Desmedida é fundamentalmente um título apropriado do livro Desmedida, do escritor e cineasta Ruy Duarte de Carvalho (1941-2010). Ele – português angolano que se aventurou pelo Brasil por meio de um olhar que se fez estrangeiro – estabelece uma perspectiva poética e crítica de um percurso simbolicamente infinito que agrega um périplo entre Luanda, Angola; São Paulo, Brasil; São Francisco (o rio e as áreas lindeiras) e depois o retorno ao ponto de origem. Se é que de fato há uma origem e um fim, ou se está a lidar com um permanente deslocamento sinuoso e circular ao qual estamos condicionados.

 

Se da literatura partiu-se de uma crônica e relato poético de um estrangeiro – aliás, fato já recorrente em nossa história desde os primeiros viajantes, cientistas e artistas –, da visualidade, poética e documental tem-se como marco temporal e estético o longametragem de ficção Viajo porque preciso, volto porque te amo (2009), de Karim Aïnouz e Marcelo Gomes.
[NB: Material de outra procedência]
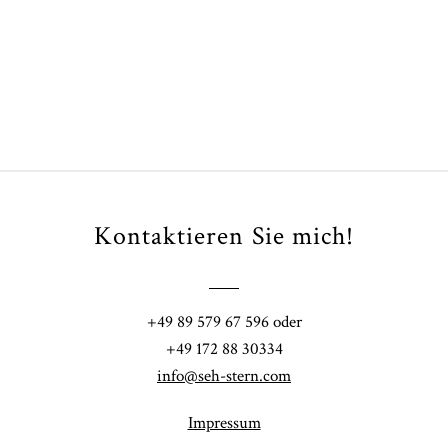
ARTIKEL ÖFFNEN
Kontaktieren Sie mich!
+49 89 579 67 596 oder
+49 172 88 30334
info@seh-stern.com
Impressum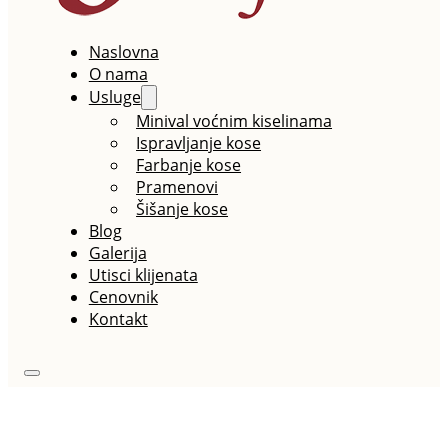
Naslovna
O nama
Usluge
Minival voćnim kiselinama
Ispravljanje kose
Farbanje kose
Pramenovi
Šišanje kose
Blog
Galerija
Utisci klijenata
Cenovnik
Kontakt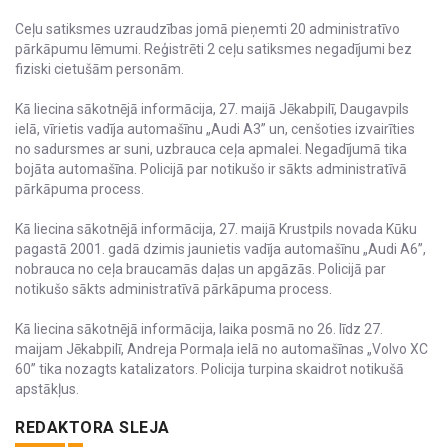
Ceļu satiksmes uzraudzības jomā pieņemti 20 administratīvo
pārkāpumu lēmumi. Reģistrēti 2 ceļu satiksmes negadījumi bez
fiziski cietušām personām.
Kā liecina sākotnējā informācija, 27. maijā Jēkabpilī, Daugavpils
ielā, vīrietis vadīja automašīnu „Audi A3” un, cenšoties izvairīties
no sadursmes ar suni, uzbrauca ceļa apmalei. Negadījumā tika
bojāta automašīna. Policijā par notikušo ir sākts administratīvā
pārkāpuma process.
Kā liecina sākotnējā informācija, 27. maijā Krustpils novada Kūku
pagastā 2001. gadā dzimis jaunietis vadīja automašīnu „Audi A6”,
nobrauca no ceļa braucamās daļas un apgāzās. Policijā par
notikušo sākts administratīvā pārkāpuma process.
Kā liecina sākotnējā informācija, laika posmā no 26. līdz 27.
maijam Jēkabpilī, Andreja Pormaļa ielā no automašīnas „Volvo XC
60” tika nozagts katalizators. Policija turpina skaidrot notikušā
apstākļus.
REDAKTORA SLEJA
Ao mesmo tempo em que um é crônica e história de um permanente deslocamento de descoberta pelo lugar geográfico do Rio São Francisco e das áreas contíguas, o outro é filme que resignifica a paisagem plástica brasileira, tendo como fio condutor a narrativa de um personagem em um movimento de encontro consigo mesmo nesse território dos sertões de hoje. Entretanto, os dois atuam também com os seus papéis invertidos. Essa dualidade, aliada ao confronto permanente entre o íntimo e o universal, o micro e o macro, a abundância e a escassez, o solar e a escuridão, o desenvolvimento e o abandono, a construção e a ruína, parece ser a tônica dessas apreensões da realidade sensível, na contramão da história oficial, heróica e positivista.

 

Desmedida, de fato, é sintoma comum em diversas iniciativas da arte contemporânea do Brasil que, desde os fins dos anos 2000, transbordam essa condição dual sempre confrontada. Das mais notáveis, são contempladas as produções de André Penteado (São Paulo, 1970), Daniel Frota (Rio de Janeiro, 1988), Haroldo Saboia (Fortaleza, 1985), João Castilho (Belo Horizonte, 1978), Karim Aïnouz (Fortaleza, 1966) e Marcelo Gomes (Recife, 1963), Regina Parra (São Paulo, 1981), Romy Pocztaruk (Porto Alegre, 1983) e Tuca Vieira (São Paulo, 1974); todas elas partem de uma investida inicial do que simbolicamente nos está a oeste, ora invisíveis ora escamoteados, mas em continua circularidade.

 

São trabalhos que ilustram e problematizam realidades e ficções à luz de um imaginário construído nas duas últimas décadas do século XXI. Cada artista, ao seu modo, enseja um gênero de movimento ou transitoriedade: da mata atlântica exuberante e em extinção ao cosmos do sertão e sua multiplicidade; das migrações atuais em busca de sobrevivência e trabalho às aventuras transitórias de redescoberta, vivência e encantamento; da ruína transamazônica à transposição do rio São Francisco; da missão francesa civilizatória, cultural e científica à globalização desenvolvimentista e cultural. 

 

Por hora, instados ao desequilíbrio e à desconstrução de certezas históricas, convoca-se o visitante a esse prelúdio, um ensaio à vastidão e ao abismo de tudo o que não se conhece, mantendo em consciência a idéia de que “o melhor o tempo esconde, longe muito longe, mas bem dentro aqui”.2

 

Diego Matos

 

1 CARVALHO, Ruy Duarte de. Desmedida: Luanda, São Paulo, São Francisco e Volta. Rio de Janeiro: Língua Geral, 2010. p. 67.

2 Versos iniciais de Trilhos Urbanos, canção de Caetano Veloso.